The residents of Shenzhen witnessed driverless cars on the road on 3rd December, courtesy of AutoX, a four-year-old startup backed by Alibaba, MediaTek, and Shanghai Motors. The company has deployed a fleet of 25 unmanned vehicles making it the first-ever incident of any autonomous driving car in China without safety drivers or remote operators on public roads.
The unmanned vehicles are meant as robotaxis, and they are a long way from being available to the public. This is a big step not only for the automobile manufacturer but also for China as a whole since it proves that the nation is pushing to bring its smart driving industry on par with the U.S. cities.
Only in July this year did AutoX won the world’s second and China’s only California fully driverless licence which represents the world’s highest level of technical safety requirements for driverless certification.
The first batch of the driverless fleet was launched using the FCA Chrysler Grand Jielong models. The vehicles come with the first software and hardware redundancy system that actively responds to brake failures and other car-related issues, along with providing solutions for such events.
“We have obtained support from the local government.

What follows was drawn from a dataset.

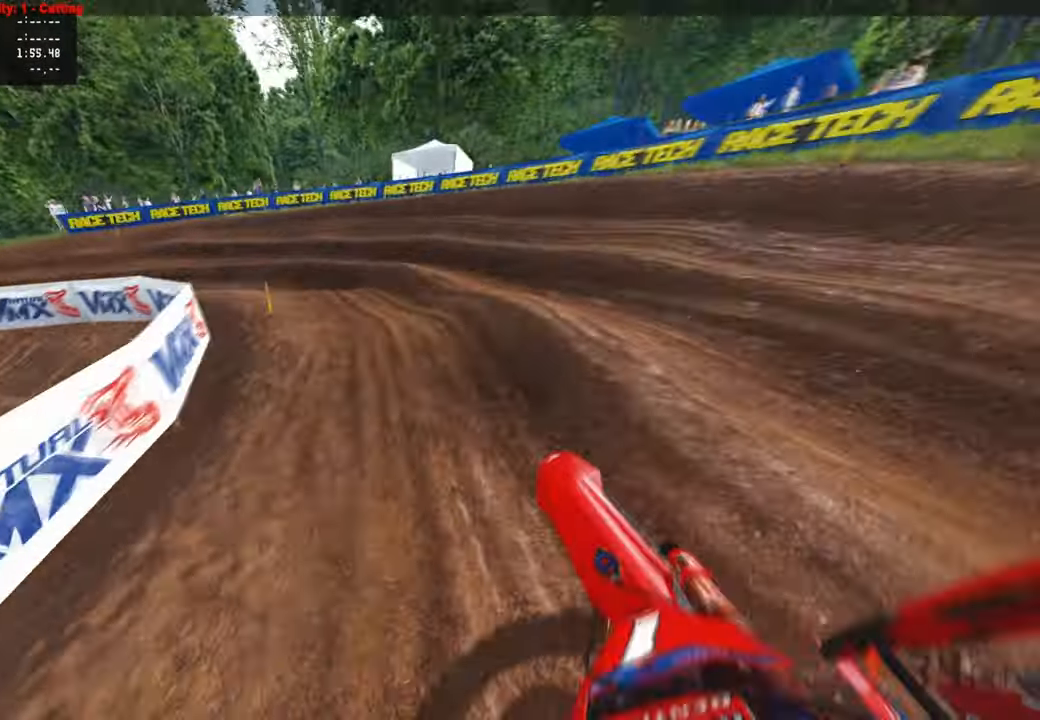
{"buttons": ["R2"], "left_stick": "up-left", "right_stick": "right", "events": [[367, "R2", "down"]]}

Shenzhen is making a lot of rapid progress on legislation for self-driving cars,” said an AutoX representative. The decision to remove drivers and the absence of remote control certainly is a bold move. AutoX equips its vehicles with a proprietary vehicle control unit called XCU, which it claims has faster processing speed and more computational capability to handle the complex road scenarios in China’s cities. The XCU provides multiple layers of redundancy.
AutoX has been heavily funded so far; for example, it has raised more than $160 million to date. Other rival companies are also attempting to do something similar.